До последнего момента никто не знал, приглашен ли он на открытие второй сцены. Приглашения рассылали чуть не в последнюю минуту; многие просто не успели приехать. Возможно, этим объясняется, что в партере и бельэтаже зияли пустые места – а множество жаждущих попасть на статусное событие остались за дверями.

Гала-концерт, рассчитанный на 97 минут чистого времени, прошел с похвальной четкостью: ни сучка, ни задоринки, ни одной заминки или задержки – все выплывало, выезжало и выходило в точно отмеренные сроки.

Артисты, отпев или отыграв, удалялись с поспешностью, свидетельствовавшей о долгом и подробном инструктаже. Аплодисменты благодарного зала звучали уже во время вступления к следующему номеру: за пультом, разумеется, стоял виновник торжества. В эти дни его было не узнать: он светился счастьем и выдавал творческие результаты один лучше другого. Оркестр под его руками звучал редкостно хорошо: казалось, дирижера подхватила и понесла волна какого-то особенного вдохновения, когда все удается, все получается.

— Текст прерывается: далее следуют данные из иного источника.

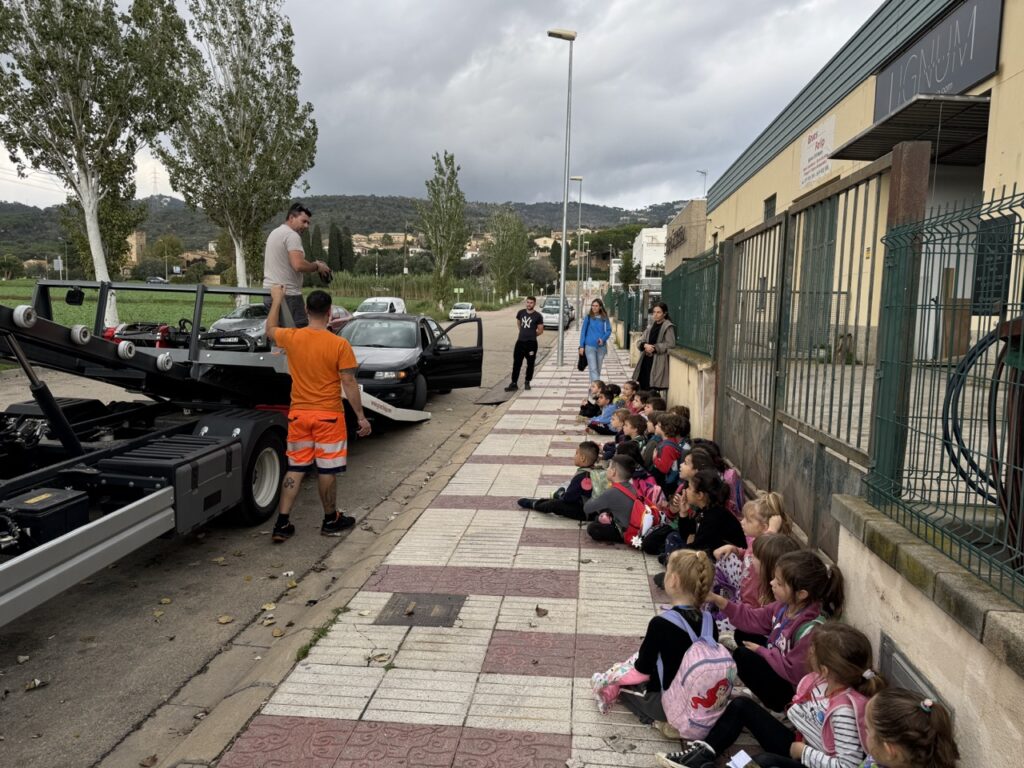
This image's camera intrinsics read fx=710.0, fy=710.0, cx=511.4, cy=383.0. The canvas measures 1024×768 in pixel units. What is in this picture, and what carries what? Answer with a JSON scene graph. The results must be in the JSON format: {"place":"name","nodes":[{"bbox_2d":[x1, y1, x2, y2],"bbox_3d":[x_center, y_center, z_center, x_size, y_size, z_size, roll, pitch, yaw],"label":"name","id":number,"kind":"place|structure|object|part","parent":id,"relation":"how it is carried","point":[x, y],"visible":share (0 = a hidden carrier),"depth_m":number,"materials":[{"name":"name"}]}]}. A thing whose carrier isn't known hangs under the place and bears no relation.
{"place":"outdoors","nodes":[
{"label":"outdoors","id":0,"kind":"place"},
{"bbox_2d":[126,230,148,271],"label":"building","id":1,"kind":"structure","parent":0,"point":[138,237],"materials":[{"name":"beige stone"}]},
{"bbox_2d":[0,278,462,331],"label":"grass field","id":2,"kind":"structure","parent":0,"point":[11,302],"materials":[{"name":"green plant"}]},
{"bbox_2d":[0,0,195,328],"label":"tree","id":3,"kind":"object","parent":2,"relation":"on","point":[75,130],"visible":0.97,"depth_m":20.39,"materials":[{"name":"plant"}]},
{"bbox_2d":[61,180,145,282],"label":"tree","id":4,"kind":"object","parent":2,"relation":"on","point":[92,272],"visible":0.48,"depth_m":37.48,"materials":[{"name":"green plant"}]},
{"bbox_2d":[145,276,168,284],"label":"car","id":5,"kind":"object","parent":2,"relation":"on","point":[153,280],"visible":0.66,"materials":[{"name":"grey metal"}]},
{"bbox_2d":[160,0,317,306],"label":"tree","id":6,"kind":"object","parent":2,"relation":"on","point":[244,100],"visible":0.97,"depth_m":25.23,"materials":[{"name":"plant"}]},
{"bbox_2d":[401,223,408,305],"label":"utility pole","id":7,"kind":"object","parent":2,"relation":"on","point":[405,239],"visible":0.92,"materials":[{"name":"brown wood"}]},
{"bbox_2d":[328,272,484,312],"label":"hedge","id":8,"kind":"object","parent":2,"relation":"on","point":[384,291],"visible":0.49,"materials":[{"name":"green plant"}]},
{"bbox_2d":[418,150,469,311],"label":"tree","id":9,"kind":"object","parent":2,"relation":"on","point":[450,188],"visible":0.99,"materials":[{"name":"green plant"}]},
{"bbox_2d":[0,304,555,767],"label":"road","id":10,"kind":"structure","parent":0,"point":[24,631],"materials":[{"name":"grey asphalt"}]},
{"bbox_2d":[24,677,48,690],"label":"leaf","id":11,"kind":"object","parent":10,"relation":"on","point":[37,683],"visible":0.94,"depth_m":3.64,"materials":[{"name":"brown plant"}]},
{"bbox_2d":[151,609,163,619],"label":"leaf","id":12,"kind":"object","parent":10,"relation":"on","point":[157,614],"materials":[{"name":"yellow plant"}]},
{"bbox_2d":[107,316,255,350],"label":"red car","id":13,"kind":"object","parent":10,"relation":"on","point":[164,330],"visible":0.38,"depth_m":10.05,"materials":[{"name":"red"}]},
{"bbox_2d":[0,279,439,622],"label":"tow truck","id":14,"kind":"object","parent":10,"relation":"on","point":[145,523],"visible":0.85,"depth_m":5.30,"materials":[{"name":"black metal"}]},
{"bbox_2d":[0,486,90,548],"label":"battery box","id":15,"kind":"object","parent":14,"relation":"on","point":[66,513],"visible":0.83,"depth_m":3.82,"materials":[{"name":"black plastic"}]},
{"bbox_2d":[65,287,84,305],"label":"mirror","id":16,"kind":"object","parent":14,"relation":"attached to","point":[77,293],"visible":0.85,"depth_m":8.08,"materials":[{"name":"black mirror"}]},
{"bbox_2d":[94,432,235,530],"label":"toolbox","id":17,"kind":"object","parent":14,"relation":"on","point":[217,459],"visible":0.66,"depth_m":4.74,"materials":[{"name":"black plastic"}]},
{"label":"wheel","id":18,"kind":"part","parent":14,"relation":"part of","materials":[{"name":"black rubber"}]},
{"bbox_2d":[263,204,333,325],"bbox_3d":[-2.095,-1.078,7.079,0.607,1.300,0.731,4,8,19],"label":"man","id":19,"kind":"object","parent":14,"relation":"on","point":[293,244],"visible":0.87,"depth_m":6.82},
{"bbox_2d":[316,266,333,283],"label":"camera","id":20,"kind":"object","parent":19,"relation":"in","point":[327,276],"visible":0.76,"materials":[{"name":"black"}]},
{"bbox_2d":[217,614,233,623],"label":"fallen leaf","id":21,"kind":"object","parent":10,"relation":"on","point":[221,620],"visible":0.98,"depth_m":4.39,"materials":[{"name":"brown plant"}]},
{"bbox_2d":[204,304,269,349],"bbox_3d":[-6.569,-1.393,18.717,1.632,1.329,4.253,2,8,6],"label":"silver car","id":22,"kind":"object","parent":10,"relation":"on","point":[227,321],"visible":0.45,"depth_m":17.62,"materials":[{"name":"metal"}]},
{"bbox_2d":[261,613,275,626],"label":"leaf","id":23,"kind":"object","parent":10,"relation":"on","point":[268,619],"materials":[{"name":"beige plant"}]},
{"bbox_2d":[265,285,367,542],"bbox_3d":[-1.637,0.225,5.942,0.831,1.971,0.801,3,8,16],"label":"man","id":24,"kind":"object","parent":10,"relation":"on","point":[333,416],"visible":0.99,"depth_m":5.71},
{"bbox_2d":[327,305,353,332],"label":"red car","id":25,"kind":"object","parent":10,"relation":"on","point":[342,313],"visible":0.18,"depth_m":20.36,"materials":[{"name":"red"}]},
{"bbox_2d":[352,296,406,315],"bbox_3d":[-5.638,-2.863,30.174,1.749,1.569,4.193,2,8,6],"label":"white van","id":26,"kind":"object","parent":10,"relation":"on","point":[369,300],"visible":0.44,"depth_m":29.59,"materials":[{"name":"white metal"}]},
{"bbox_2d":[339,312,486,410],"bbox_3d":[-1.976,-0.463,12.470,1.935,1.484,4.969,3,8,17],"label":"black car","id":27,"kind":"object","parent":10,"relation":"on","point":[410,345],"visible":0.63,"depth_m":11.66,"materials":[{"name":"black metal"}]},
{"bbox_2d":[449,302,476,320],"label":"white car","id":28,"kind":"object","parent":10,"relation":"on","point":[469,310],"visible":0.87,"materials":[{"name":"white metal"}]},
{"bbox_2d":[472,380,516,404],"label":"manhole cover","id":29,"kind":"object","parent":10,"relation":"on","point":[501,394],"visible":0.82,"depth_m":13.31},
{"bbox_2d":[539,296,571,330],"bbox_3d":[2.285,-3.925,39.751,1.804,1.659,4.219,2,8,6],"label":"white car","id":30,"kind":"object","parent":10,"relation":"on","point":[545,319],"visible":0.64,"depth_m":38.54,"materials":[{"name":"metal"}]},
{"bbox_2d":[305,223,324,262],"label":"cypress tree","id":31,"kind":"object","parent":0,"point":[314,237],"visible":0.58,"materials":[{"name":"plant"}]},
{"bbox_2d":[0,192,686,277],"label":"hill","id":32,"kind":"structure","parent":0,"point":[660,222],"materials":[{"name":"green plant"}]},
{"bbox_2d":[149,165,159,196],"label":"transmission tower","id":33,"kind":"structure","parent":32,"relation":"on","point":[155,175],"materials":[{"name":"grey metal"}]},
{"bbox_2d":[327,223,350,272],"label":"cypress tree","id":34,"kind":"object","parent":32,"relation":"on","point":[338,235],"visible":0.74,"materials":[{"name":"plant"}]},
{"bbox_2d":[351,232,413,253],"label":"house","id":35,"kind":"structure","parent":0,"point":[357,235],"materials":[{"name":"beige stone"}]},
{"bbox_2d":[0,0,882,213],"label":"sky","id":36,"kind":"structure","parent":0,"point":[484,186],"materials":[{"name":"grey"}]},
{"bbox_2d":[200,317,794,767],"label":"pavement","id":37,"kind":"structure","parent":0,"point":[552,734],"materials":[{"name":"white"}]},
{"bbox_2d":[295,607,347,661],"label":"weeds","id":38,"kind":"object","parent":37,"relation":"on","point":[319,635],"visible":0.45,"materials":[{"name":"green plant"}]},
{"bbox_2d":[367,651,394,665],"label":"leaf","id":39,"kind":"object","parent":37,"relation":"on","point":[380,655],"visible":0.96,"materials":[{"name":"beige plant"}]},
{"bbox_2d":[376,592,465,627],"bbox_3d":[-0.554,1.388,4.345,0.497,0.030,0.540,2,8,6],"label":"manhole cover","id":40,"kind":"object","parent":37,"relation":"in","point":[439,603],"visible":0.95,"depth_m":4.31,"materials":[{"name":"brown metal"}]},
{"bbox_2d":[506,295,543,391],"bbox_3d":[0.333,-0.810,14.292,0.695,1.817,0.764,6,9,32],"label":"man","id":41,"kind":"object","parent":37,"relation":"on","point":[526,328],"visible":0.99,"depth_m":14.11},
{"bbox_2d":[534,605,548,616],"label":"dry leaf","id":42,"kind":"object","parent":37,"relation":"on","point":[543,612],"visible":0.99,"depth_m":4.37,"materials":[{"name":"brown plant"}]},
{"bbox_2d":[517,443,601,518],"bbox_3d":[0.495,0.862,6.170,0.678,0.666,0.545,5,9,28],"label":"child","id":43,"kind":"object","parent":37,"relation":"on","point":[588,459],"visible":0.85,"depth_m":6.06},
{"bbox_2d":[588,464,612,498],"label":"backpack","id":44,"kind":"object","parent":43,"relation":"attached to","point":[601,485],"visible":0.4,"depth_m":5.94,"materials":[{"name":"green fabric"}]},
{"bbox_2d":[547,27,576,365],"bbox_3d":[1.238,-4.767,18.926,1.093,8.595,0.427,2,8,6],"label":"street lamp","id":45,"kind":"object","parent":37,"relation":"on","point":[562,289],"visible":0.99,"depth_m":18.91,"materials":[{"name":"metal"}]},
{"bbox_2d":[569,177,584,326],"bbox_3d":[3.369,-7.082,39.026,1.071,8.095,0.432,2,8,6],"label":"street lamp","id":46,"kind":"object","parent":37,"relation":"on","point":[579,179],"visible":0.98,"depth_m":38.91,"materials":[{"name":"grey metal"}]},
{"bbox_2d":[579,379,605,418],"bbox_3d":[1.285,0.306,10.551,0.534,0.649,0.485,-4,9,-33],"label":"child","id":47,"kind":"object","parent":37,"relation":"on","point":[584,407],"visible":0.61,"depth_m":10.51},
{"bbox_2d":[577,297,611,382],"bbox_3d":[1.603,-0.785,13.878,0.679,1.637,0.650,-5,9,-36],"label":"woman","id":48,"kind":"object","parent":37,"relation":"on","point":[586,334],"visible":0.96,"depth_m":13.74},
{"bbox_2d":[576,350,587,371],"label":"handbag","id":49,"kind":"object","parent":48,"relation":"in","point":[581,368],"visible":0.6,"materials":[{"name":"black leather"}]},
{"bbox_2d":[586,385,622,431],"bbox_3d":[1.310,0.392,9.544,0.540,0.682,0.484,-3,9,-26],"label":"child","id":50,"kind":"object","parent":37,"relation":"on","point":[603,420],"visible":0.61,"depth_m":9.48},
{"bbox_2d":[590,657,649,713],"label":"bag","id":51,"kind":"object","parent":37,"relation":"on","point":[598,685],"visible":0.49,"depth_m":3.29,"materials":[{"name":"fabric"}]},
{"bbox_2d":[584,460,661,545],"bbox_3d":[0.891,0.947,5.602,0.567,0.670,0.554,-6,10,-40],"label":"child","id":52,"kind":"object","parent":37,"relation":"on","point":[601,536],"visible":0.88,"depth_m":5.49},
{"bbox_2d":[617,479,664,545],"bbox_3d":[0.978,1.014,5.529,0.366,0.394,0.414,2,8,6],"label":"backpack","id":53,"kind":"object","parent":52,"relation":"on","point":[634,523],"visible":0.73,"depth_m":5.40,"materials":[{"name":"red fabric"}]},
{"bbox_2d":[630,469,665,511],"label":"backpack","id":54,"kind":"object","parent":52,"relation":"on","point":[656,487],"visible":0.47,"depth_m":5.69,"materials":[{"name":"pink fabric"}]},
{"bbox_2d":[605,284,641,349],"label":"green fence","id":55,"kind":"object","parent":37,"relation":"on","point":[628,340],"visible":0.7,"depth_m":24.79,"materials":[{"name":"green metal"}]},
{"bbox_2d":[602,439,648,480],"bbox_3d":[1.082,0.811,6.680,0.447,0.504,0.447,-1,8,-11],"label":"child","id":56,"kind":"object","parent":37,"relation":"on","point":[630,450],"visible":0.38,"depth_m":6.63},
{"bbox_2d":[619,381,641,410],"bbox_3d":[1.620,0.316,9.825,0.450,0.620,0.450,-4,9,-31],"label":"child","id":57,"kind":"object","parent":37,"relation":"on","point":[632,388],"visible":0.47,"depth_m":9.82},
{"bbox_2d":[616,414,650,460],"bbox_3d":[1.293,0.654,7.463,0.445,0.599,0.427,-1,8,-16],"label":"child","id":58,"kind":"object","parent":37,"relation":"on","point":[634,431],"visible":0.45,"depth_m":7.43},
{"bbox_2d":[632,392,656,419],"bbox_3d":[1.663,0.430,8.890,0.438,0.580,0.438,-4,9,-34],"label":"child","id":59,"kind":"object","parent":37,"relation":"on","point":[645,407],"visible":0.37,"depth_m":8.86},
{"bbox_2d":[632,301,675,393],"bbox_3d":[2.195,-0.410,10.908,0.552,1.560,0.898,-1,8,-13],"label":"woman","id":60,"kind":"object","parent":37,"relation":"on","point":[656,332],"visible":0.8,"depth_m":10.71},
{"bbox_2d":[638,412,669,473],"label":"child","id":61,"kind":"object","parent":37,"relation":"on","point":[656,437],"visible":0.41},
{"bbox_2d":[592,549,717,725],"bbox_3d":[0.699,1.160,3.285,0.496,0.742,0.504,9,11,44],"label":"child","id":62,"kind":"object","parent":37,"relation":"on","point":[685,560],"visible":0.68,"depth_m":3.20},
{"bbox_2d":[653,607,736,735],"bbox_3d":[0.791,1.212,3.051,0.339,0.438,0.414,2,8,6],"label":"backpack","id":63,"kind":"object","parent":62,"relation":"attached to","point":[709,663],"visible":0.89,"depth_m":2.94,"materials":[{"name":"pink fabric"}]},
{"bbox_2d":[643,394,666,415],"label":"child","id":64,"kind":"object","parent":37,"relation":"on","point":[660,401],"visible":0.33,"depth_m":8.91},
{"bbox_2d":[648,414,689,487],"bbox_3d":[1.450,0.674,6.562,0.468,0.748,0.439,-3,9,-27],"label":"child","id":65,"kind":"object","parent":37,"relation":"on","point":[664,461],"visible":0.6,"depth_m":6.46},
{"bbox_2d":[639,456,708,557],"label":"child","id":66,"kind":"object","parent":37,"relation":"on","point":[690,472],"visible":0.45,"depth_m":5.18},
{"bbox_2d":[669,405,690,428],"bbox_3d":[1.830,0.528,8.036,0.420,0.547,0.425,8,11,44],"label":"child","id":67,"kind":"object","parent":37,"relation":"on","point":[685,414],"visible":0.27,"depth_m":8.05},
{"bbox_2d":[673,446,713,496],"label":"child","id":68,"kind":"object","parent":37,"relation":"on","point":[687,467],"visible":0.32,"depth_m":5.84},
{"bbox_2d":[667,470,744,564],"bbox_3d":[1.270,0.970,4.693,0.438,0.700,0.472,-1,8,-15],"label":"child","id":69,"kind":"object","parent":37,"relation":"on","point":[709,534],"visible":0.65,"depth_m":4.62},
{"bbox_2d":[721,465,745,514],"bbox_3d":[1.582,0.776,5.209,0.264,0.371,0.362,2,8,6],"label":"backpack","id":70,"kind":"object","parent":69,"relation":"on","point":[736,487],"visible":0.35,"depth_m":5.09,"materials":[{"name":"pink fabric"}]},
{"bbox_2d":[712,492,792,599],"bbox_3d":[1.401,1.000,4.140,0.402,0.706,0.388,0,8,-7],"label":"child","id":71,"kind":"object","parent":37,"relation":"on","point":[777,508],"visible":0.4,"depth_m":4.13},
{"bbox_2d":[711,534,796,632],"bbox_3d":[1.280,1.114,3.702,0.397,0.611,0.406,0,8,-11],"label":"child","id":72,"kind":"object","parent":37,"relation":"on","point":[772,549],"visible":0.39,"depth_m":3.70},
{"bbox_2d":[656,622,878,767],"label":"child","id":73,"kind":"object","parent":37,"relation":"on","point":[827,635],"visible":0.84,"depth_m":2.60},
{"bbox_2d":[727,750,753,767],"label":"paper","id":74,"kind":"object","parent":73,"relation":"in","point":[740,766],"visible":0.97,"depth_m":2.50,"materials":[{"name":"white paper"}]},
{"bbox_2d":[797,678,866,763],"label":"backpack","id":75,"kind":"object","parent":73,"relation":"on","point":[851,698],"visible":0.44,"depth_m":2.45,"materials":[{"name":"pink fabric"}]},
{"bbox_2d":[715,550,842,711],"bbox_3d":[1.217,1.148,3.208,0.433,0.724,0.488,-2,8,-23],"label":"child","id":76,"kind":"object","parent":37,"relation":"on","point":[817,581],"visible":0.61,"depth_m":3.13},
{"bbox_2d":[862,687,958,767],"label":"child","id":77,"kind":"object","parent":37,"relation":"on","point":[893,704],"visible":0.99,"depth_m":2.21},
{"bbox_2d":[485,207,531,302],"label":"tree","id":78,"kind":"object","parent":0,"point":[509,259],"visible":0.96,"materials":[{"name":"green plant"}]},
{"bbox_2d":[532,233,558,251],"label":"house","id":79,"kind":"structure","parent":0,"point":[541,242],"materials":[{"name":"beige paint"}]},
{"bbox_2d":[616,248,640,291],"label":"tree","id":80,"kind":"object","parent":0,"point":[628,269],"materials":[{"name":"green plant"}]},
{"bbox_2d":[632,227,668,285],"label":"white building","id":81,"kind":"structure","parent":0,"point":[647,257],"materials":[{"name":"white paint"}]},
{"bbox_2d":[663,200,708,273],"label":"building","id":82,"kind":"structure","parent":0,"point":[687,229],"depth_m":35.56,"materials":[{"name":"beige paint"}]},
{"bbox_2d":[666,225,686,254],"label":"wall sign","id":83,"kind":"object","parent":82,"relation":"attached to","point":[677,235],"visible":0.91,"depth_m":29.29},
{"bbox_2d":[696,169,707,198],"bbox_3d":[10.261,-10.213,38.604,0.713,2.716,0.569,2,8,6],"label":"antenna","id":84,"kind":"object","parent":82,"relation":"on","point":[704,173],"visible":0.63,"depth_m":38.44,"materials":[{"name":"metal"}]},
{"bbox_2d":[666,346,717,442],"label":"low wall","id":85,"kind":"structure","parent":0,"point":[675,390],"depth_m":8.91,"materials":[{"name":"beige paint"}]},
{"bbox_2d":[660,249,721,359],"bbox_3d":[2.507,-1.110,10.161,0.100,1.403,3.923,2,8,6],"label":"metal fence","id":86,"kind":"object","parent":85,"relation":"attached to","point":[685,334],"visible":0.76,"depth_m":9.59,"materials":[{"name":"green metal"}]},
{"bbox_2d":[713,143,922,557],"bbox_3d":[2.074,-0.177,5.500,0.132,2.624,3.564,2,8,6],"label":"metal gate","id":87,"kind":"structure","parent":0,"point":[785,224],"depth_m":5.05,"materials":[{"name":"grey metal"}]},
{"bbox_2d":[709,0,1023,361],"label":"yellow building","id":88,"kind":"structure","parent":0,"point":[1022,76],"depth_m":10.95,"materials":[{"name":"paint"}]},
{"bbox_2d":[763,194,776,221],"bbox_3d":[5.579,-3.295,15.173,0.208,1.494,0.972,2,8,6],"label":"window","id":89,"kind":"structure","parent":88,"relation":"in","point":[770,209],"depth_m":15.33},
{"bbox_2d":[797,197,836,347],"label":"door","id":90,"kind":"structure","parent":88,"relation":"in","point":[832,233],"depth_m":10.06,"materials":[{"name":"green metal"}]},
{"bbox_2d":[799,115,835,187],"bbox_3d":[5.778,-4.377,13.464,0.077,0.928,1.598,2,8,6],"label":"wall sign","id":91,"kind":"object","parent":88,"relation":"attached to","point":[813,134],"visible":0.96,"depth_m":13.44,"materials":[{"name":"white"}]},
{"bbox_2d":[828,93,994,163],"bbox_3d":[5.332,-3.235,9.322,1.694,0.424,2.885,2,8,6],"label":"awning","id":92,"kind":"object","parent":88,"relation":"attached to","point":[891,140],"visible":0.84,"depth_m":8.97,"materials":[{"name":"metal"}]},
{"bbox_2d":[873,0,1001,121],"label":"sign","id":93,"kind":"object","parent":88,"relation":"attached to","point":[906,93],"visible":0.8,"depth_m":9.29,"materials":[{"name":"grey metal"}]},
{"bbox_2d":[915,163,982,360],"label":"door","id":94,"kind":"structure","parent":88,"relation":"in","point":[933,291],"depth_m":8.84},
{"bbox_2d":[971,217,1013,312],"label":"window","id":95,"kind":"structure","parent":88,"relation":"attached to","point":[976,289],"depth_m":6.77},
{"bbox_2d":[827,493,1023,767],"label":"low wall","id":96,"kind":"structure","parent":0,"point":[844,532],"depth_m":2.60,"materials":[{"name":"beige paint"}]},
{"bbox_2d":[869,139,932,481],"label":"gate post","id":97,"kind":"object","parent":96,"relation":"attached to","point":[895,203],"visible":0.5,"depth_m":3.47,"materials":[{"name":"brown"}]},
{"bbox_2d":[878,632,950,711],"bbox_3d":[1.511,1.276,2.706,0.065,0.418,0.514,2,8,6],"label":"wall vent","id":98,"kind":"object","parent":96,"relation":"in","point":[891,652],"visible":0.35,"depth_m":2.75,"materials":[{"name":"grey metal"}]},
{"bbox_2d":[861,175,1023,604],"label":"metal fence","id":99,"kind":"object","parent":96,"relation":"attached to","point":[946,418],"visible":0.95,"depth_m":2.71,"materials":[{"name":"metal"}]},
{"bbox_2d":[942,325,1022,534],"bbox_3d":[2.110,0.207,2.948,0.520,0.947,0.725,2,8,6],"label":"hose","id":100,"kind":"object","parent":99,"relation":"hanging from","point":[972,356],"visible":0.78,"depth_m":2.96,"materials":[{"name":"black rubber"}]}
]}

Гала-концерт был поручен заботам режиссера Василия Бархатова и художника-сценографа Зиновия Марголина. Оба давно работают в паре, поставили в Мариинском театре с добрый десяток спектаклей. Постановщики предложили для гала бесхитростную, зато четко читаемую идею: храм чистого искусства – Мариинский-1 – переливает свои художественные богатства в новые мехи, Мариинский-2. За чистое искусство, разумеется, отвечал классический балет: балерины в белых туниках и вуалях выходили стройными рядами и заполоняли плоскую сцену – знаменитое шествие теней из «Баядерки». Руки их колыхались, как ковыль под ветром.

Вторым символом высокого, прекрасного и вечного стала одинокая арфа, сиротливо примостившаяся в царской ложе. Вызолоченный макет исторического зала Мариинского театра медленно полз из глубины к авансцене, заполняясь по ходу детишками в белых рубашках.

Не забыли и о теме приобщения к прекрасному детства и юношества, столь любезной сердцу юбиляра. Детский хор исполнил Ave Maria Баха – Гуно – тут-то и пригодилась арфа, ее нежные переливы оттеняли несмелые детские голоса.

Ильдар Абдразаков, Рене Папе, Пласидо Доминго, Ольга Бородина, Анна Нетребко сменяли друг друга, соревнуясь в красоте и крепости голосов. Когда же сумрачный Михаил Петренко, подражая то ли Штоколову, то ли самому Шаляпину, завел, широко шагая, «Эй, ухнем!», замысел гала окончательно слился с каноном торжественного концерта – словно прозвучал далекий привет торжественному сегодня из ушедшей эпохи.